Terry Gilliam has spent a long, long time trying to make The Man Who Killed Don Quixote. So much time, in fact, that an award-winning documentary, Lost In La Mancha, was released in 2002 about how it was impossible for him to make it, and nobody quite believed his claims in 2016 that he had finally secured funding and a cast and was making it happen. But, it’s real, unless this is an exceptionally elaborate gag.

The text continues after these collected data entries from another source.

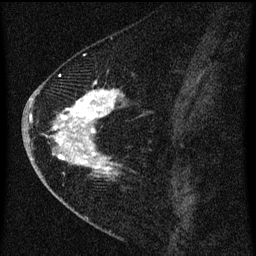
Breast MRI (dynamic contrast-enhanced), one sagittal slice. Slice 27 of 60 in the series (ordered by position). Dynamic contrast-enhanced series, image 2 of 3 at this slice position (ordered by acquisition). 1.5 T. TE 4.2 ms, TR 8 ms. 2 mm slice thickness. 256 × 256 image matrix. Female patient, age 47 years.
Annotated regions visible in this slice (semi-automatic segmentation, software-assisted and operator-edited):
- analysis volume of interest (the breast-tissue region the enhancement analysis was run in; not a lesion): bounding box [x1, y1, x2, y2] px = [38, 76, 137, 193]
- tumour enhancement mask (voxels above the 70 % enhancement threshold inside the analysis volume of interest): [46, 76, 123, 177]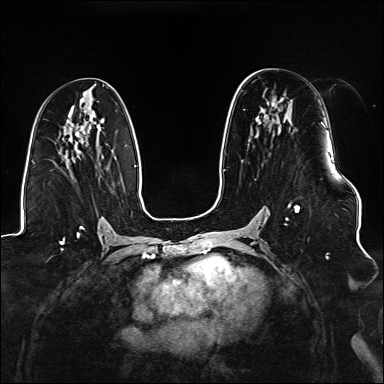
Breast MRI (dynamic contrast-enhanced), one axial slice; slice 78 of 176 in the series (ordered by position); dynamic contrast-enhanced series, time point 2 of 6 at this slice position (early post-contrast); 1.5 T; TE 2.3 ms, TR 5.2 ms; 1.1 mm slice thickness; 384 × 384 image matrix, field of view 330 × 330 mm. Female patient.
Outlined on this slice (semi-automatically segmented with operator editing):
- enhancing-tissue mask used for the functional tumour volume (all voxels passing the contrast-enhancement thresholds inside the analysis volume; usually the tumour): bounding box (x1, y1, x2, y2) in pixels: (284, 122, 326, 225)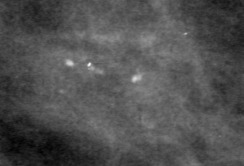
Crop from a digitized film mammogram around one marked abnormality, left breast, CC view, BI-RADS breast density category 4 (scale 1–4).
Calcifications, morphology pleomorphic, distribution clustered; BI-RADS assessment category 4; subtlety rating 2 on a 1 (subtle) to 5 (obvious) scale; pathology result (as recorded, not read from the image): benign.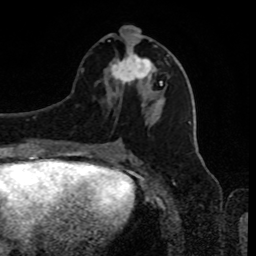
Breast MRI, one axial slice. Position 39 of 80 along the scan axis. Cropped to one breast. Dynamic contrast-enhanced series, time point 2 of 8 at this slice position (early post-contrast). 1.5 T. TE 4.2 ms, TR 7 ms. 256 × 256 image matrix. Female patient.
Outlined on this slice (semi-automatically segmented with operator editing):
- enhancing-tissue mask used for the functional tumour volume (all voxels passing the contrast-enhancement thresholds inside the analysis volume; usually the tumour): bounding box <110,25,162,86> (left, top, right, bottom; pixels)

The story revolves around Toby (Adam Driver), an advertising executive who revisits the village he shot a parody of Don Quixote as a film student in while scouting location for an ad. He’s quickly dragooned into becoming a squire by Jonathan Pryce’s Don, who Toby thinks at first is just a historical reenactor. It quickly becomes clear that Don thinks he’s really Don Quixote, and Toby finds himself increasingly unstuck in time and not entirely sure whether he’s hallucinated the story of Don Quixote or is somehow being sucked into the novel itself. Along the way he runs into Olga Kurylenko as a woman
The movie was ultimately saved by Amazon, which covered the bills and will be running it in theaters in a limited release before streaming it on their site. But the troubled production probably isn’t out of the woods yet, considering Gilliam’s statements about the Harvey Weinstein controversy, and the allegations that led to Roy Price, the former head of Amazon’s film division (who was behind launching the movie), abruptly resigning over sexual harassment allegations. It’s unlikely Gilliam is going to be able to promote the film without being confronted with his statements. We’ll see when it arrives later this year.